In the years since its completion, acclaim for Sydney Opera House’s visionary architecture has only grown. Its distinctive sculptural form has made it one of the most immediately recognisable buildings in the world. More than 10.9m people visit it annually, and it has come to epitomise the Australian national identity, its soaring roof a celebration of creativity, culture and ambition in the face of seemingly insurmountable odds.
As a venue, it has played host to everyone from Bob Dylan, Ella Fitzgerald and Sammy Davis Jnr to The Cure, Björk and Massive Attack. In 1980, Arnold Schwarzenegger won his final body-building title there, and 10 years later anti-apartheid leader Nelson Mandela made one of his first major speeches from its steps following his release from prison. In 2004, Cathy Freeman, the first Aboriginal athlete to win an individual Olympic gold medal, opened the Olympic torch relay from outside the building. Its eye-catching roof is illuminated every year as part of Vivid Sydney, the city’s festival of light, music and ideas, and in 2017, stories of Indigenous Australia told in vibrant animations were projected onto it.

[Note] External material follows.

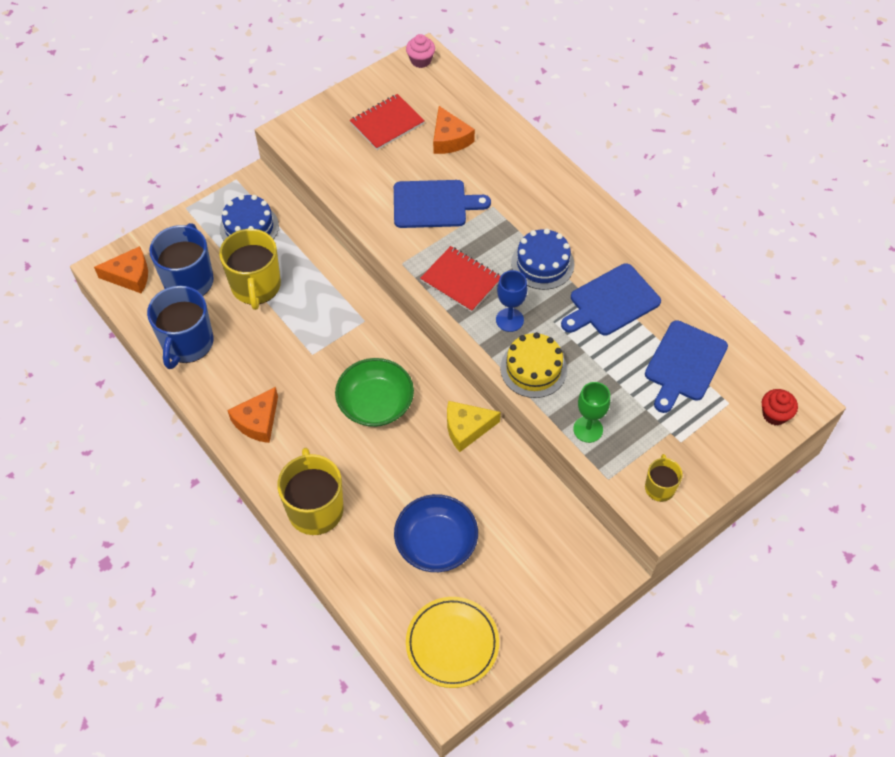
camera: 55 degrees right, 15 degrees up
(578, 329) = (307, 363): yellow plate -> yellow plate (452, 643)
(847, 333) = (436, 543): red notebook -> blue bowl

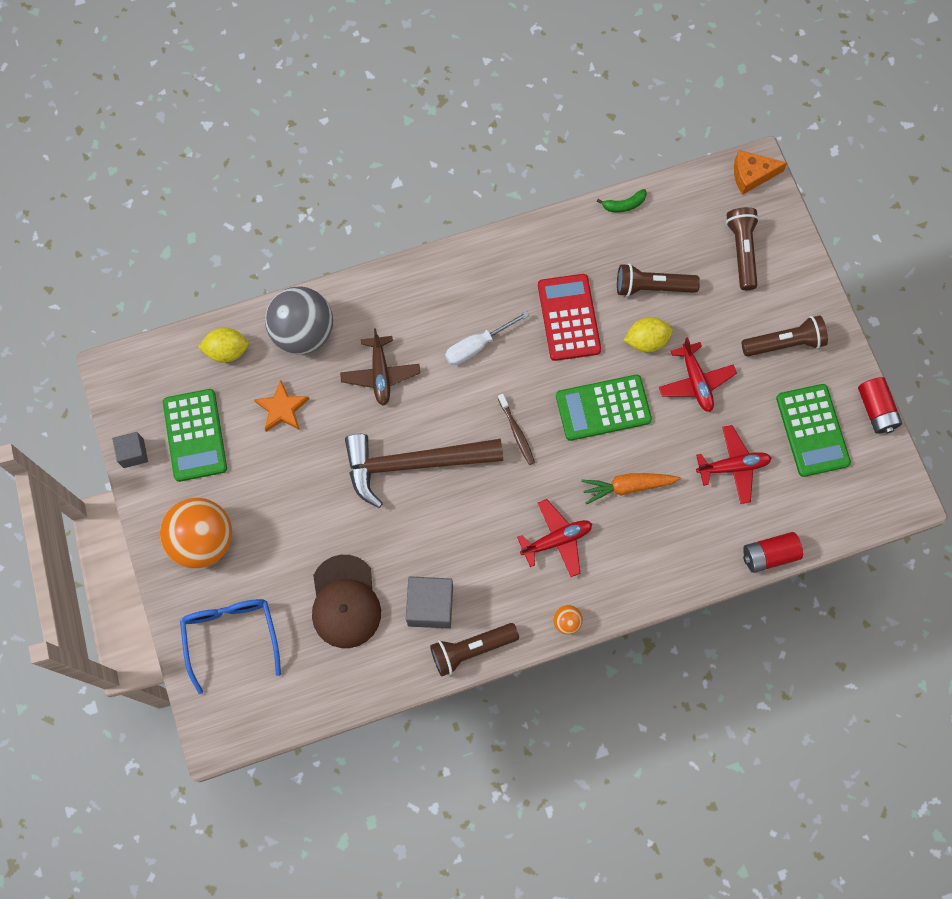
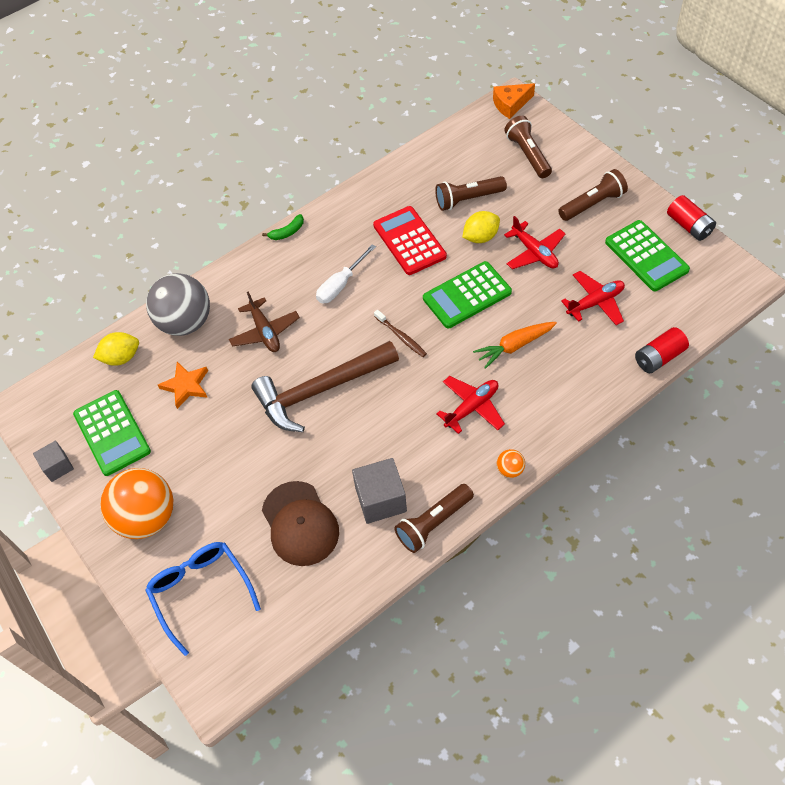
camera: 15 degrees left, 15 degrees down
(624, 205) = (420, 152): green banana -> green banana (287, 232)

In 2007, the building that had been brought about by a combination of art, engineering and sheer bloody-minded perseverance was formally recognised as a World Heritage Site by Unesco. On recommending its inclusion, the International Council on Monuments and Sites declared: “The Sydney Opera House stands by itself as one of the indisputable masterpieces of human creativity, not only in the 20th Century but in the history of humankind.”